Question

A square field measures \[10\] meters by \[10\] meters. Ten students each mark a randomly selected region of the field; each region is square and has side lengths of \[1\] meter and no two regions overlap. The students count the earthworms contained in the soil to a depth of \[5\] centimeters beneath the ground’s surface in each region.
The results are shown in the table below.
Which of the following is a reasonable approximation of the number of earthworms to a depth of \[5\] centimeters beneath the ground’s surface in the entire field?

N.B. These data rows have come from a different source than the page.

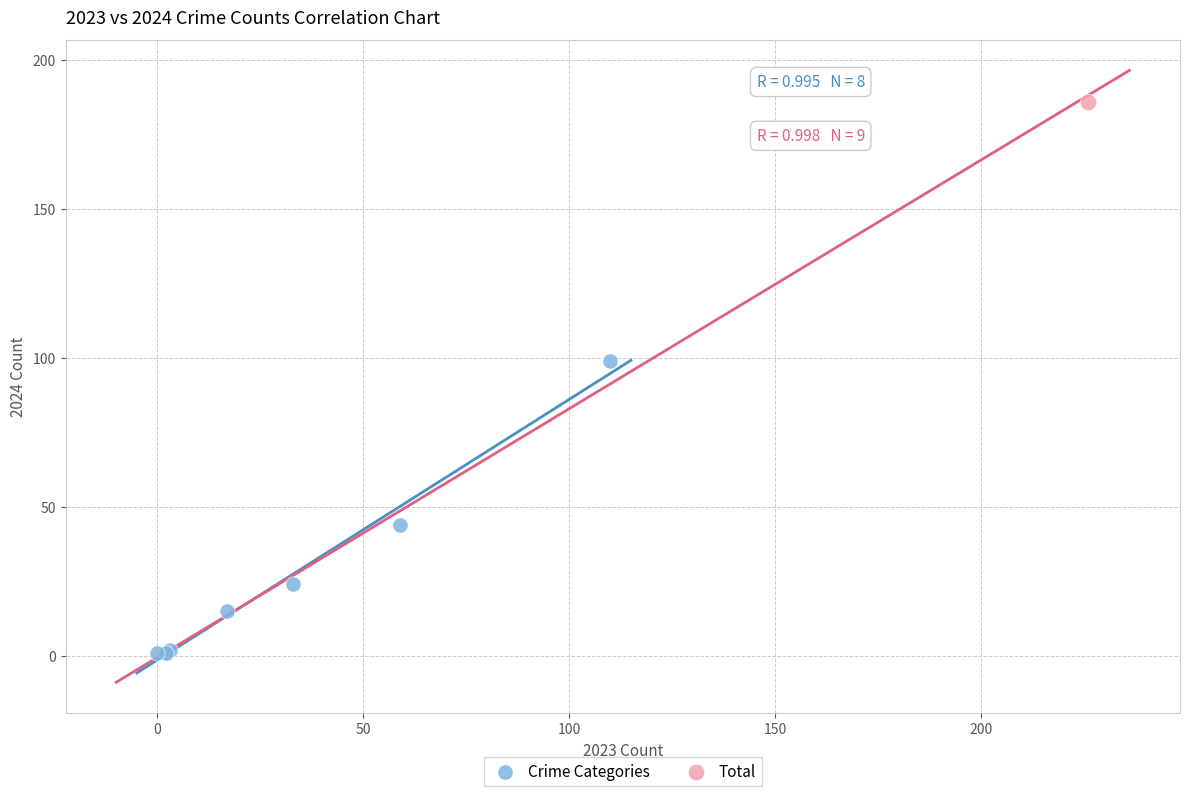

What are all the series names shown in the legend?

Crime Categories, Total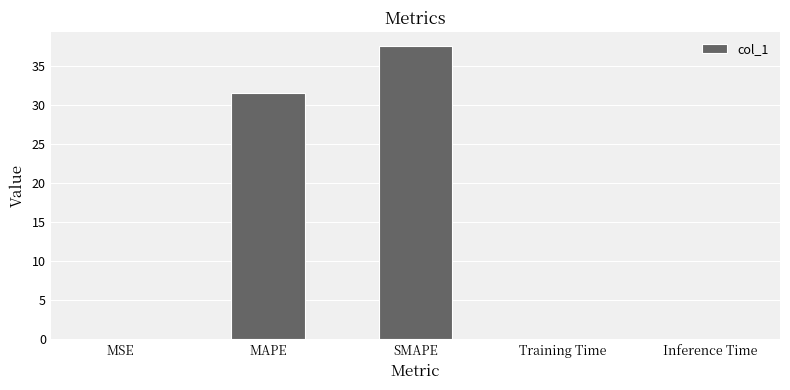

Is it true that the value at MAPE is 52.7?

False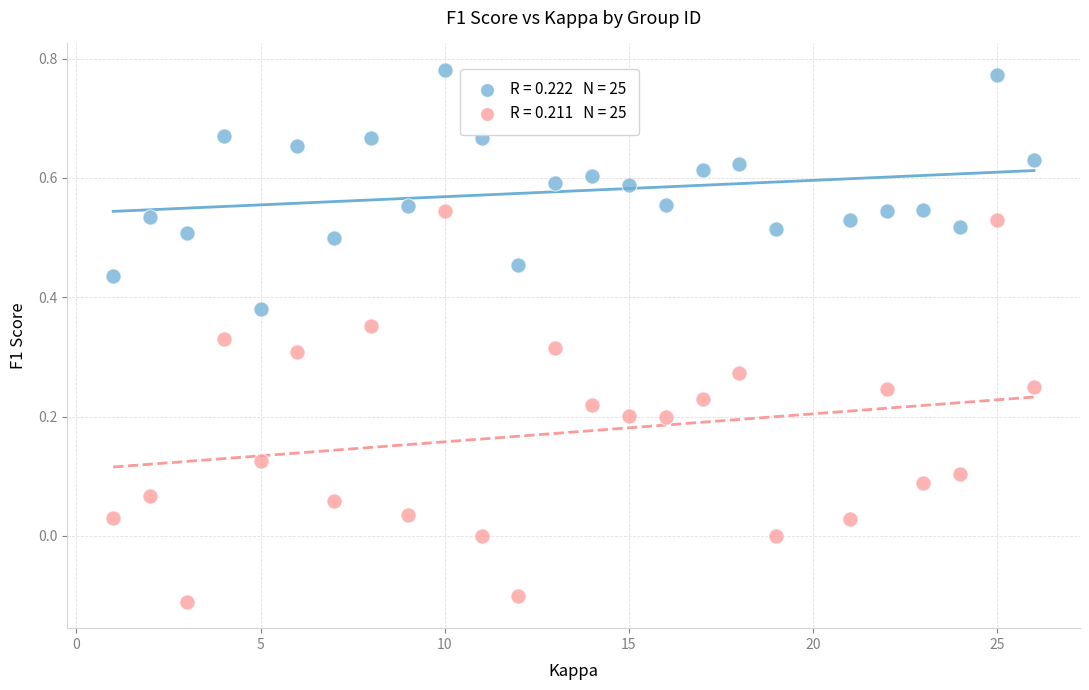

Across all data points, what is the range of X values (max minus min)?

25.0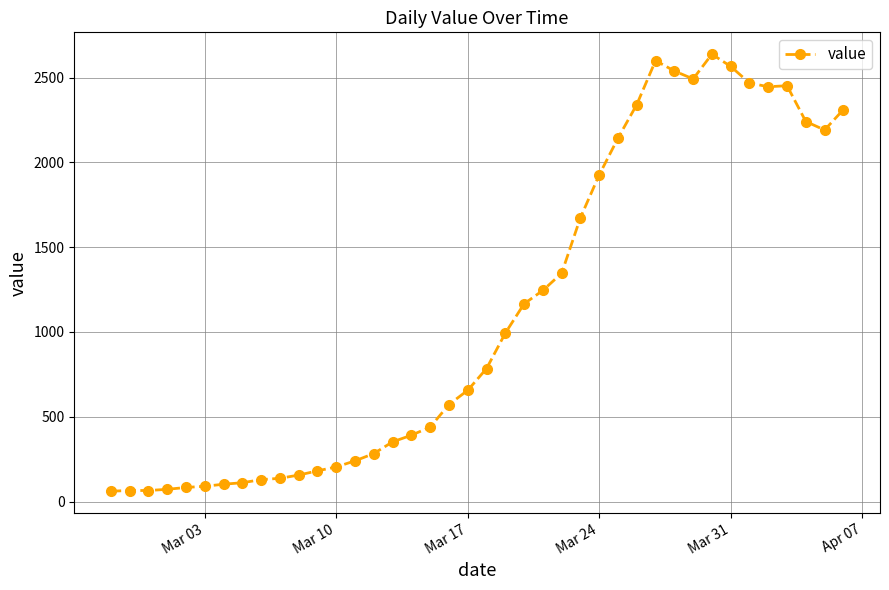

What is the maximum value shown in the chart?

2638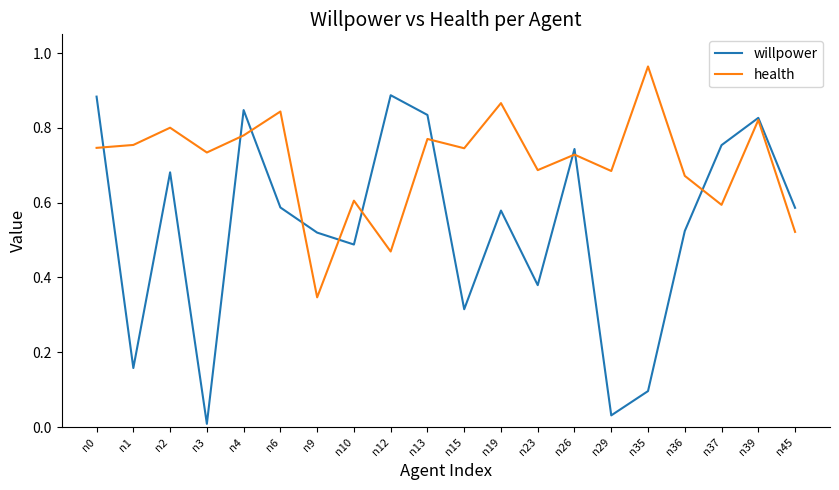

How many lines are shown in the chart?

2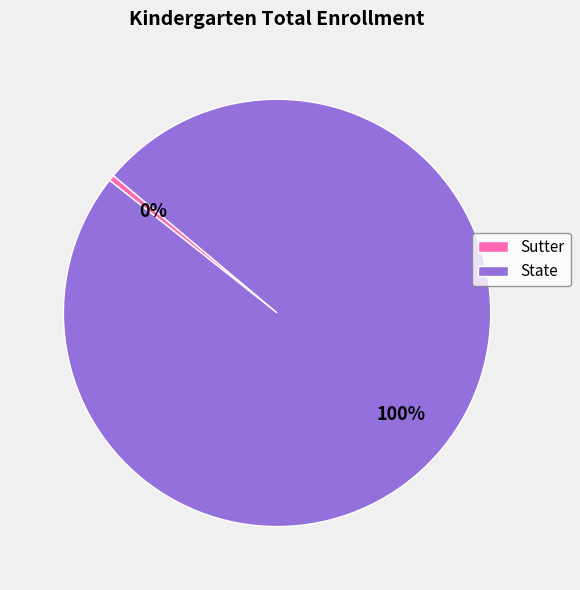

True or false: State accounts for 100% of the total.

True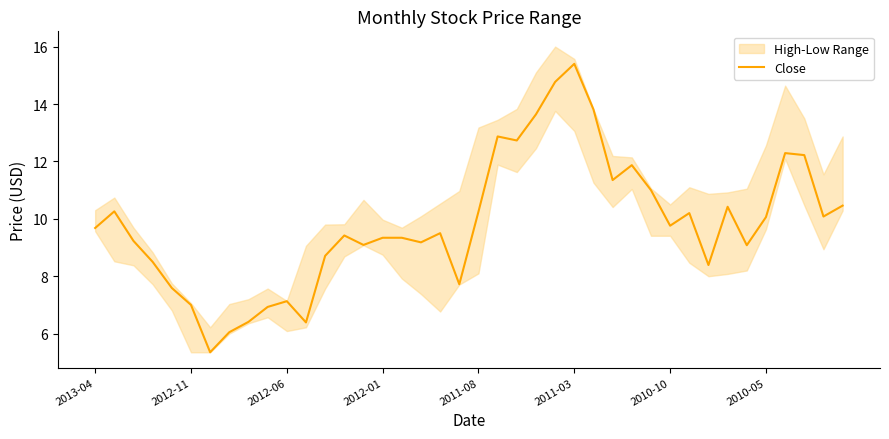

True or false: the data shows 10.4 at 33.

True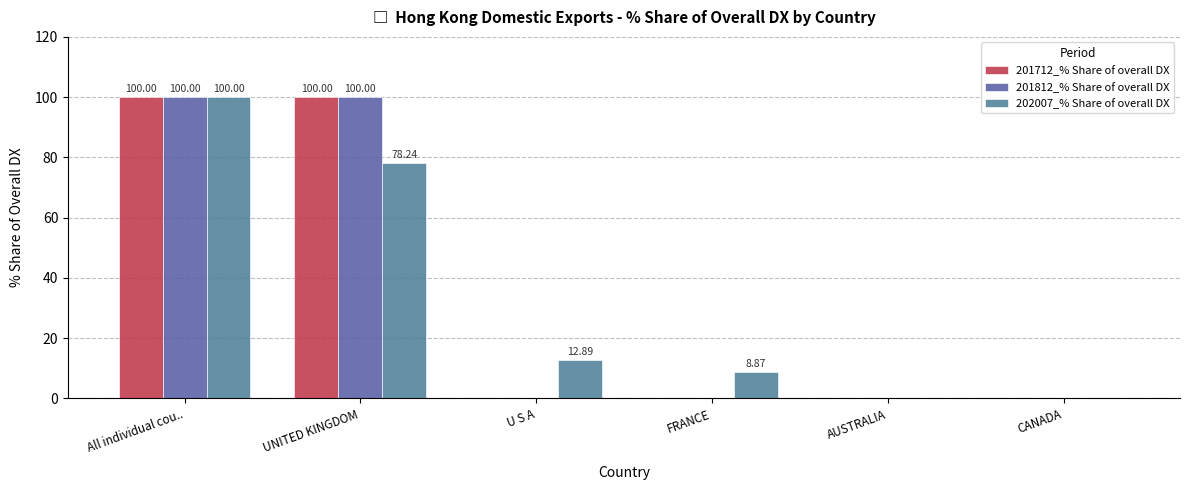

How many groups of bars are there?

6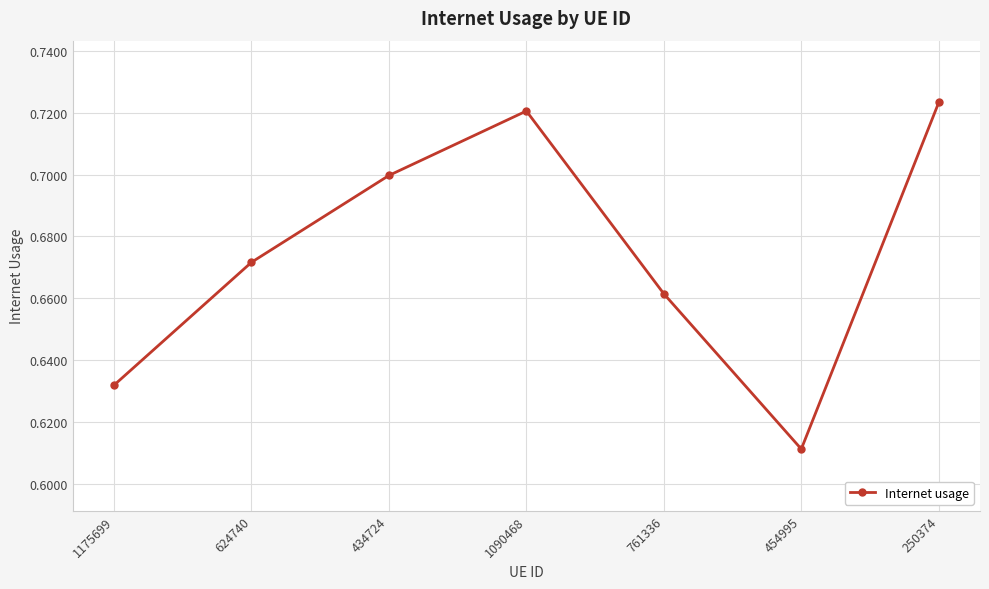

What is the sum of the values at 761336 and 434724?

1.4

Region	Number of earthworms	Region	Number of earthworms
A	\[107\]	F	\[141\]
B	\[147\]	G	\[150\]
C	\[146\]	H	\[154\]
D	\[135\]	I	\[176\]
E	\[149\]	J	\[166\]

(A) \[150\]
(B) \[1,500\]
(C) \[15,000\]
(D) \[1,50,000\]

Answer 1

Hint: In this question, we have to choose the required solution for the given particulars. We need to first find out the volume of the field with the depth given and secondly the volume of the region where each student count the earthworms contained in the soil then we divide the total volume by the total volume of the region where the earthworms are counted.Then we calculate the total number of earthworms and multiply with the derived number, thus we can easily find out the required solution.

Formula used: The volume of a cuboid is \[l \times b \times d\]
Where
l = the length of the cuboid
b = the breadth of the cuboid
d = the depth of the cuboid

Complete step-by-step solution:
It is given that a square field measures \[10\] meters by \[10\] meters. Ten students each mark a randomly selected region of the field; each region is square and has side lengths of \[1\] meter and no two regions overlap. The students count the earthworms contained in the soil to a depth of \[5\] centimeters beneath the ground’s surface in each region.
We need to find out the correct option which is a reasonable approximation of the number of earthworms to a depth of \[5\] centimeters beneath the ground’s surface in the entire field.

The volume of the square field measures \[10\] meters by \[10\] meters with depth of \[5\] centimeters beneath the ground’s surface is
\[ \Rightarrow 10 \times 10 \times .005{m^3}\] [Since one meter = \[100\]cm]
The volume of region selected by each student is \[1 \times 1 \times 0.005{m^3}\].
Then there will be \[\dfrac{{10 \times 10 \times .005}}{{1 \times 1 \times .005}} = 100\] such regions.
Thus the students have calculated for \[10\] such regions, it would be a good approximation to multiply the total number in these ten regions by \[10\] to get the total number of earthworms in the entire field.
Adding the calculated earthworms we get,
\[ \Rightarrow 107 + 147 + 146 + 135 + 149 + 141 + 150 + 154 + 176 + 166 = 1471\]
Thus the number of earthworms to a depth of \[5\] centimeters beneath the ground’s surface in the entire field is \[1471 \times 10 = 14,710\], which can be approximated to an order of \[15,000\].

$\therefore $ The option (C) is the correct answer.

Note: A cuboid is a three-dimensional shape with a length width, and height. The cuboid shape has six sides called faces. Each face of a cuboid is a rectangle, and all of a cuboid’s corners (called vertices) are 90-degree angles. Ultimately, a cuboid has the shape of a rectangular box.